Рядом с церковью в Буче мы обнаружили массовое захоронение. Украинцы начали эксгумацию, выкапывали из земли один труп за другим. Люди приходили туда, чтобы попробовать опознать своих родственников. Особенно мне врезалась в память такая картина: украинский солдат сидит на кладбище, а перед ним разложены четные мешки с человеческими останками. Он фиксировал число погибших. Трагедии превратились в статистику. Помню, как он жевал шариковую ручку. Совершенно сюрреалистическая смесь ужаса и бюрократии.
Новые массовые захоронения находили постоянно. Например, в Изюме, где я побывал в декабре, пару месяцев спустя после обнаружения могил. Там были похоронены больше 400 человек, в том числе известный детский писатель. Земля была вся изрыта — где-то танками, а где-то поисковиками.
Тогда же, в декабре, я был в Слатино, к северу от Харькова. Это был один из первых населенных пунктов, которые оккупировали россияне, а освобожден он был в конце апреля. Через дорогу от железнодорожной станции я повстречал бабушку, которая стала показывать мне город.

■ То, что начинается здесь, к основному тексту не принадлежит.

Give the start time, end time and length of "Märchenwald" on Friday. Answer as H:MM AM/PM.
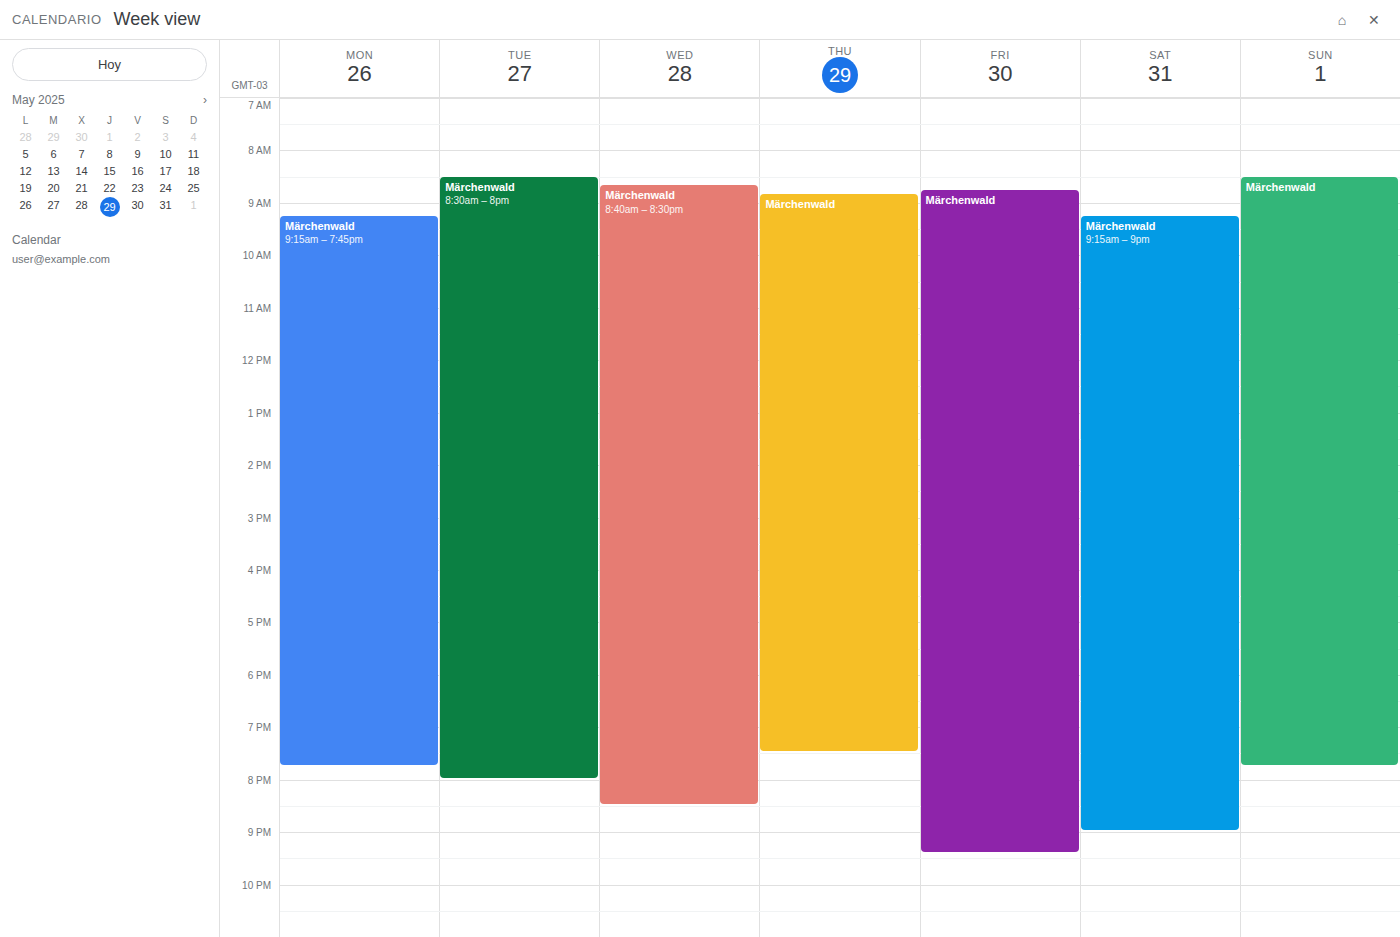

Она отвела меня в здание, где располагался штаб российских войск. Говорила, что русские относились к местным жителям сносно, но явно собирались остаться в Слатино надолго. В штабе после себя оккупанты оставили боксерскую грушу — не очень похоже на то, что берут с собой в блицкриг. Когда несколько часов спустя я вернулся на станцию, то заметил там граффити: перечеркнутая буква Z и слова «Welkome to the Ukraine, сука».
В свою последнюю поездку я слышал о войне очень разное. Одни постоянно говорят, что Украине нужна помощь с оружием, другие пытаются понять, когда же все кончится. В целом люди утомлены, но они научились выживать. А еще они знают, что война — это надолго. Вовсю обсуждают новое российское наступление, сотни тысяч солдат, которых собирают по ту сторону границы.
Но национальный дух украинцев по-прежнему силен. Многие могли бы покинуть страну, но решили остаться. Здесь — их дом. Они — украинцы, и они хотят жить на украинской земле.